JELAJAHWANGSA.com -Gunung Merapi yang berada di antara perbatasan Daerah Istimewa Yogyakarta (DIY) dan Jawa Tengah (Jateng) merupakan salah satu daya tarik wisatawan dalam negeri maupun mancanegara. Di sekitarnya, lebih dari 10 titik wisata dibuka untuk masyarakat, seperti Bunker Kaliadem, Ekowisata Kali Talang, Nawang Jagad, Merapi Lava Tour, Museum Ullen Sentalu, The Lost World Castle, dan Bukit Klangon.
Selain pemandangan megah dan status keaktifannya yang terkenal, gunung dengan ketinggian 2.910 m ini ternyata menjadi salah satu unsur dari sebuah filosofi yang membentuk budaya masyarakat Jawa. Filosofi tersebut ialah sankan paraning dumadi.
Sankan Paraning Dumadi, apa itu?
Filosofi Jawa sangkan paraning dumadi merupakan pandangan mengenai kehidupan yang tertera pada ajaran Kejawen. Filosofi ini menerangkan beberapa hal terkait perjalanan manusia yang meliputi titik awal dan titik akhir kehidupan. Berdasarkan bahasa Jawa kuno, kata sangkan berarti asal muasal, paran berarti tujuan, dan dumadi berarti menjadi atau pencipta.
Jika dimaknai lebih lanjut, wacana yang termuat dalam filosofi ini adalah manusia berasal dari Tuhan dan akan kembali kepada-Nya. Penerapan filosofi ini diawali dengan 3 pertanyaan, yakni urip kuwi sangka sapa? (hidup ini dari siapa?), urip kuwi kon ngapa? (hidup itu disuruh apa?), dan pungkasane urip kupiye (apa akhir dari kehidupan?).
Filosofi sankan paraning dumadi memberikan pemahaman bahwa tubuh manusia hidup dari dua unsur: jasmani dan rohani. Jasmani bersumber dari unsur-unsur alam layaknya tanah, air, udara, dan api, kemudian akan kembali ke dunia setelah kematian. Sementara itu, rohani yang terbentuk dari akal, nafsu, dan hati, bersumber dari Sang Pencipta dan akan pulang kepada-Nya.

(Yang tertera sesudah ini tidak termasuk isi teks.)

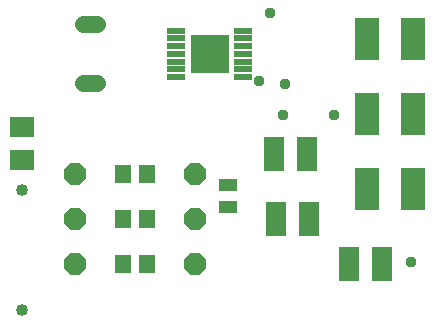
<source format=gbr>
G04 EAGLE Gerber RS-274X export*
G75*
%MOMM*%
%FSLAX34Y34*%
%LPD*%
%INSoldermask Top*%
%IPPOS*%
%AMOC8*
5,1,8,0,0,1.08239X$1,22.5*%
G01*
%ADD10R,1.803200X2.903200*%
%ADD11R,2.003200X1.803200*%
%ADD12R,1.503200X1.103200*%
%ADD13R,2.103200X3.603200*%
%ADD14C,1.016000*%
%ADD15C,1.411200*%
%ADD16P,2.034460X8X22.500000*%
%ADD17R,1.400000X1.600000*%
%ADD18P,2.034460X8X202.500000*%
%ADD19R,1.625600X0.558800*%
%ADD20R,3.200400X3.302000*%
%ADD21C,0.959600*%


D10*
X251430Y152400D03*
X279430Y152400D03*
X252700Y97790D03*
X280700Y97790D03*
D11*
X38100Y147290D03*
X38100Y175290D03*
D12*
X212090Y107340D03*
X212090Y126340D03*
D10*
X342930Y59690D03*
X314930Y59690D03*
D13*
X368750Y123190D03*
X329750Y123190D03*
X368750Y186690D03*
X329750Y186690D03*
X368750Y250190D03*
X329750Y250190D03*
D14*
X38100Y20320D03*
X38100Y121920D03*
D15*
X89210Y262490D02*
X101290Y262490D01*
X101290Y212490D02*
X89210Y212490D01*
D16*
X82550Y59690D03*
X184150Y59690D03*
D17*
X123096Y59690D03*
X143604Y59690D03*
D18*
X184150Y97790D03*
X82550Y97790D03*
D17*
X143604Y97790D03*
X123096Y97790D03*
D16*
X82550Y135890D03*
X184150Y135890D03*
D17*
X123096Y135890D03*
X143604Y135890D03*
D19*
X168402Y257048D03*
X168402Y250444D03*
X168402Y244094D03*
X168402Y237490D03*
X168402Y230886D03*
X168402Y224536D03*
X168402Y217932D03*
X225298Y217932D03*
X225298Y224536D03*
X225298Y230886D03*
X225298Y237490D03*
X225298Y244094D03*
X225298Y250444D03*
X225298Y257048D03*
D20*
X196850Y237490D03*
D21*
X260350Y212090D03*
X238760Y214630D03*
X367030Y60960D03*
X259080Y185420D03*
X247650Y271780D03*
X302260Y185420D03*
M02*

</source>
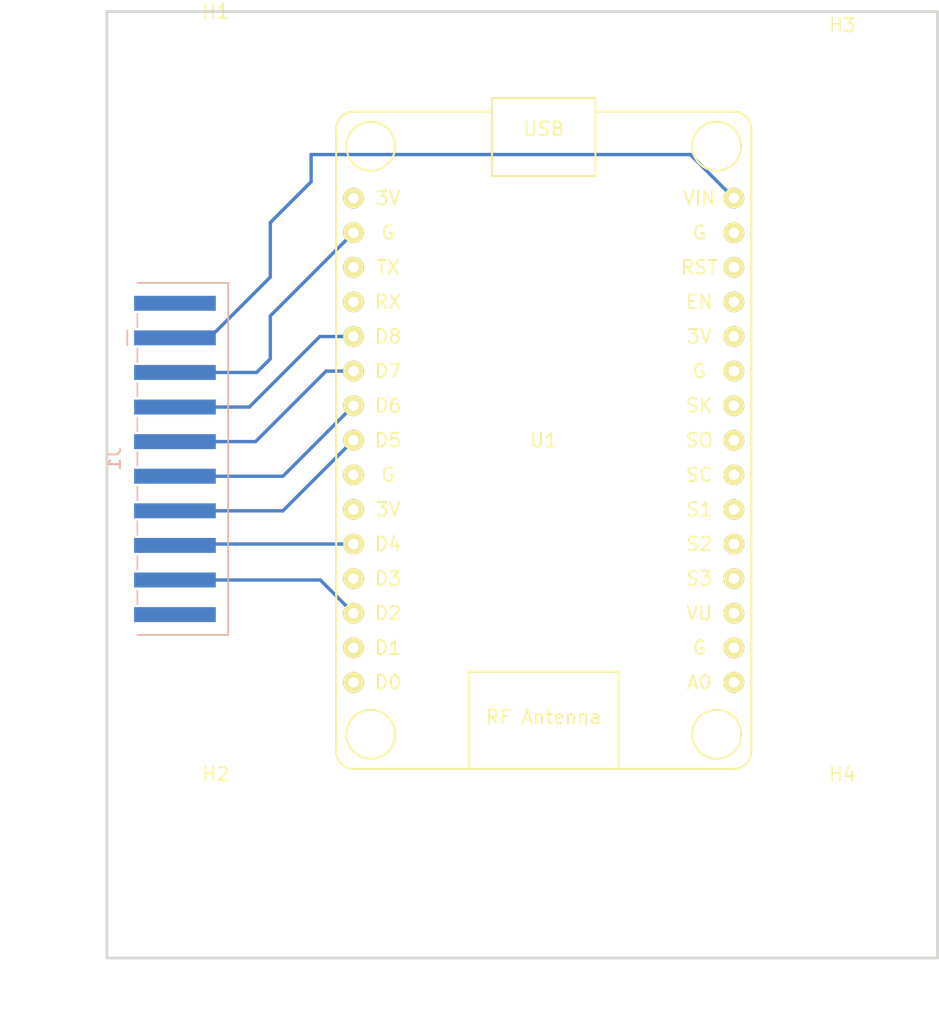
<source format=kicad_pcb>
(kicad_pcb (version 20221018) (generator pcbnew)

  (general
    (thickness 1.6)
  )

  (paper "A4")
  (layers
    (0 "F.Cu" signal)
    (31 "B.Cu" signal)
    (32 "B.Adhes" user "B.Adhesive")
    (33 "F.Adhes" user "F.Adhesive")
    (34 "B.Paste" user)
    (35 "F.Paste" user)
    (36 "B.SilkS" user "B.Silkscreen")
    (37 "F.SilkS" user "F.Silkscreen")
    (38 "B.Mask" user)
    (39 "F.Mask" user)
    (40 "Dwgs.User" user "User.Drawings")
    (41 "Cmts.User" user "User.Comments")
    (42 "Eco1.User" user "User.Eco1")
    (43 "Eco2.User" user "User.Eco2")
    (44 "Edge.Cuts" user)
    (45 "Margin" user)
    (46 "B.CrtYd" user "B.Courtyard")
    (47 "F.CrtYd" user "F.Courtyard")
    (48 "B.Fab" user)
    (49 "F.Fab" user)
    (50 "User.1" user)
    (51 "User.2" user)
    (52 "User.3" user)
    (53 "User.4" user)
    (54 "User.5" user)
    (55 "User.6" user)
    (56 "User.7" user)
    (57 "User.8" user)
    (58 "User.9" user)
  )

  (setup
    (pad_to_mask_clearance 0)
    (pcbplotparams
      (layerselection 0x00010fc_ffffffff)
      (plot_on_all_layers_selection 0x0000000_00000000)
      (disableapertmacros false)
      (usegerberextensions false)
      (usegerberattributes true)
      (usegerberadvancedattributes true)
      (creategerberjobfile true)
      (dashed_line_dash_ratio 12.000000)
      (dashed_line_gap_ratio 3.000000)
      (svgprecision 4)
      (plotframeref false)
      (viasonmask false)
      (mode 1)
      (useauxorigin false)
      (hpglpennumber 1)
      (hpglpenspeed 20)
      (hpglpendiameter 15.000000)
      (dxfpolygonmode true)
      (dxfimperialunits true)
      (dxfusepcbnewfont true)
      (psnegative false)
      (psa4output false)
      (plotreference true)
      (plotvalue true)
      (plotinvisibletext false)
      (sketchpadsonfab false)
      (subtractmaskfromsilk false)
      (outputformat 1)
      (mirror false)
      (drillshape 1)
      (scaleselection 1)
      (outputdirectory "")
    )
  )

  (net 0 "")
  (net 1 "unconnected-(U1-RSV-Pad3)")
  (net 2 "unconnected-(U1-SD3(GPIO10)-Pad4)")
  (net 3 "unconnected-(U1-SD2(GPIO9)-Pad5)")
  (net 4 "unconnected-(U1-SD1(MOSI)-Pad6)")
  (net 5 "unconnected-(U1-SDO(MISO)-Pad8)")
  (net 6 "unconnected-(U1-CLK(SCLK)-Pad9)")
  (net 7 "unconnected-(U1-3.3V-Pad11)")
  (net 8 "unconnected-(U1-EN-Pad12)")
  (net 9 "unconnected-(U1-RST-Pad13)")
  (net 10 "unconnected-(U1-3.3V-Pad16)")
  (net 11 "unconnected-(U1-TX(GPIO1)-Pad18)")
  (net 12 "unconnected-(U1-RX(DPIO3)-Pad19)")
  (net 13 "unconnected-(U1-3.3V-Pad25)")
  (net 14 "unconnected-(U1-D3(GPIO0)-Pad27)")
  (net 15 "unconnected-(U1-D0(GPIO16)-Pad30)")
  (net 16 "D8-Yellow")
  (net 17 "D7-White{slash}Orange")
  (net 18 "D6-Blue")
  (net 19 "D5-Red")
  (net 20 "StereoOut")
  (net 21 "D2-White")
  (net 22 "D4-Brawn")
  (net 23 "unconnected-(U1-A0(ADC0)-Pad1)")
  (net 24 "unconnected-(U1-RSV-Pad2)")
  (net 25 "unconnected-(U1-CMD(CS)-Pad7)")
  (net 26 "unconnected-(U1-GND-Pad10)")
  (net 27 "unconnected-(U1-GND-Pad24)")
  (net 28 "Vin")
  (net 29 "GND")
  (net 30 "unconnected-(U1-GND-Pad14)")

  (footprint "MountingHole:MountingHole_5.5mm" (layer "F.Cu") (at 130 49))

  (footprint "MountingHole:MountingHole_5.5mm" (layer "F.Cu") (at 176 105))

  (footprint "MountingHole:MountingHole_5.5mm" (layer "F.Cu") (at 176 50))

  (footprint "MountingHole:MountingHole_5.5mm" (layer "F.Cu") (at 130 105))

  (footprint "kicad-ESP8266:NodeMCU1.0(12-E)" (layer "F.Cu") (at 154.08 73.98 180))

  (footprint "Connector_Harting:Harting_har-flexicon_14110813010xxx_1x08-MP_P2.54mm_Horizontal" (layer "B.Cu") (at 128.3 75.35 -90))

  (gr_rect (start 122 42.5) (end 183 112)
    (stroke (width 0.2) (type default)) (fill none) (layer "Edge.Cuts") (tstamp 9c42fd8e-dcc3-4b3a-ab7e-7b7e7bc653e5))

  (segment (start 140.11 66.36) (end 137.64 66.36) (width 0.25) (layer "B.Cu") (net 16) (tstamp 437818f7-4897-4668-8005-c48f04016584))
  (segment (start 137.64 66.36) (end 132.46 71.54) (width 0.25) (layer "B.Cu") (net 16) (tstamp 5e8778a0-c11b-4432-9274-83a76c3d9dd0))
  (segment (start 132.46 71.54) (end 127 71.54) (width 0.25) (layer "B.Cu") (net 16) (tstamp a02c60bb-e6a4-4ada-81a6-2a8c7c4cb005))
  (segment (start 138.1 68.9) (end 132.92 74.08) (width 0.25) (layer "B.Cu") (net 17) (tstamp 4d4f48d1-b552-41ea-b01e-95f507ae50d2))
  (segment (start 140.11 68.9) (end 138.1 68.9) (width 0.25) (layer "B.Cu") (net 17) (tstamp 9dacdecd-6578-48e9-a79f-a6c3f530b552))
  (segment (start 132.92 74.08) (end 127 74.08) (width 0.25) (layer "B.Cu") (net 17) (tstamp a57dcd1c-97c6-4171-9a0f-7ad4b7b1d219))
  (segment (start 134.93 76.62) (end 127 76.62) (width 0.25) (layer "B.Cu") (net 18) (tstamp 13d10e63-5f44-4e94-b43e-3c2ad77d91bf))
  (segment (start 140.11 71.44) (end 134.93 76.62) (width 0.25) (layer "B.Cu") (net 18) (tstamp 2e5a267a-736e-4074-90ba-5d771ce1e807))
  (segment (start 140.11 73.98) (end 134.93 79.16) (width 0.25) (layer "B.Cu") (net 19) (tstamp 8800889a-4948-44e0-9eae-c39b10c455f9))
  (segment (start 134.93 79.16) (end 127 79.16) (width 0.25) (layer "B.Cu") (net 19) (tstamp fd6eae0e-8e5c-411a-8698-f863b7fed8e7))
  (segment (start 137.67 84.24) (end 127 84.24) (width 0.25) (layer "B.Cu") (net 21) (tstamp f5c2b17c-9244-46f1-a8e9-2c7a33428ead))
  (segment (start 140.11 86.68) (end 137.67 84.24) (width 0.25) (layer "B.Cu") (net 21) (tstamp f92f3397-75ae-4174-9938-fa4d5b40e14e))
  (segment (start 127.1 81.6) (end 127 81.7) (width 0.25) (layer "B.Cu") (net 22) (tstamp 01a51d5b-d869-4392-969d-139dbcfb7157))
  (segment (start 140.11 81.6) (end 127.1 81.6) (width 0.25) (layer "B.Cu") (net 22) (tstamp f784980b-c38d-4f0c-bd6b-c8ac7556a6a9))
  (segment (start 134 58) (end 137 55) (width 0.25) (layer "B.Cu") (net 28) (tstamp 566aeff6-5f97-4ffb-96e5-6cd9c93c1e3e))
  (segment (start 137 53) (end 164.85 53) (width 0.25) (layer "B.Cu") (net 28) (tstamp 950cc760-397a-4894-b94e-3d177af7f375))
  (segment (start 164.85 53) (end 168.05 56.2) (width 0.25) (layer "B.Cu") (net 28) (tstamp 9e1ccfd1-5641-4816-918a-07fe829f0bc7))
  (segment (start 129.54 66.46) (end 134 62) (width 0.25) (layer "B.Cu") (net 28) (tstamp 9e1ce05b-39ac-4105-ae62-ae2b538537c3))
  (segment (start 134 62) (end 134 58) (width 0.25) (layer "B.Cu") (net 28) (tstamp bf576a12-22b6-46fc-8b3f-a744b3520105))
  (segment (start 127 66.46) (end 129.54 66.46) (width 0.25) (layer "B.Cu") (net 28) (tstamp bfd1ff5c-e746-4e60-8550-fc6dcd005fbd))
  (segment (start 137 55) (end 137 53) (width 0.25) (layer "B.Cu") (net 28) (tstamp eca188f9-29c9-431c-a035-ba64a96937d7))
  (segment (start 133 69) (end 127 69) (width 0.25) (layer "B.Cu") (net 29) (tstamp 0f0be34d-e841-4bf6-b010-032351c3545d))
  (segment (start 134 64.85) (end 134 68) (width 0.25) (layer "B.Cu") (net 29) (tstamp 85094b30-e7c7-4ca5-b539-078eab85271b))
  (segment (start 140.11 58.74) (end 134 64.85) (width 0.25) (layer "B.Cu") (net 29) (tstamp 85fbf312-4be1-4a18-a843-42e934eef682))
  (segment (start 134 68) (end 133 69) (width 0.25) (layer "B.Cu") (net 29) (tstamp ebf4cb42-fbb6-47a4-88bf-b81857bf9087))

)

</source>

Itu berarti, manusia diharapkan untuk selalu mendekatkan diri kepada nilai-nilai ketuhanan dengan mempraktikkan kejujuran, keadilan, tanggung jawab, kepedulian, kesederhanaan, ramah-tamah, disiplin, dan komitmen.
Gunung Merapi dan Pemaknaannya
Bagi masyarakat Yogyakarta, Gunung Merapi merupakan titik puncak dari garis lurus yang apabila ditarik lurus ke selatan, maka akan melintasi Keraton Yogyakarta hingga Laut Selatan. Garis khayal ini umum dikenal sebagai Sumbu Filosofis Yogyakarta atau Garis Imajiner Yogyakarta.
Sebagaimana kata filosofis yang tersemat di dalamnya, Sumbu Filosofis Yogyakarta memuat makna terkait perjalan kehidupan. Laut Selatan sebagai pos terendah dan Gunung Merapi sebagai pos puncak menjadi simbol atas langkah manusia mendekatkan diri dengan Sang Pencipta seiring waktu. Makna ini berhubungan dengan filosofi sankan paraning dumadi.
Dalam filosofi ini, makna dari posisi Gunung Merapi adalah pos terakhir dan tertinggi jiwa manusia setelah menghadapi kematian. Jiwa akan berada di penantian untuk mencapai nirwana atau surga. Karena dipandang sebagai bagian dari wilayah penantian jiwa, Gunung Merapi diliputi dengan mitos kerajaan makhluk halus yang berdiri di atasnya, termasuk keberadaan para dewa.
Gunung Merapi yang berelemen api juga ditafsirkan sebagai ayah yang menjaga dan melindungi. Selain sosok ayah, gunung yang tercatat telah meletus 58 kali sejak tahun 1548 itu juga dianggap sebagai guru yang mengajarkan pengorbanan dan pengharapan. Anggapan itu muncul karena letusan Merapi, selain membawa efek yang menghancurkan, juga membawa material yang membuat subur lahan di sekitarnya.
Refleksi
Berwisata ke Gunung Merapi tidak hanya sebatas pada kegiatan rekreasi semata, melainkan juga mempelajari pedoman hidup yang membentuk budaya masyarakat lokal. Hal ini dapat mendorong pribadi untuk lebih bijaksana dalam menjalani hidup, baik itu bersikap bijak dengan sesama manusia maupun dengan alam sekitar.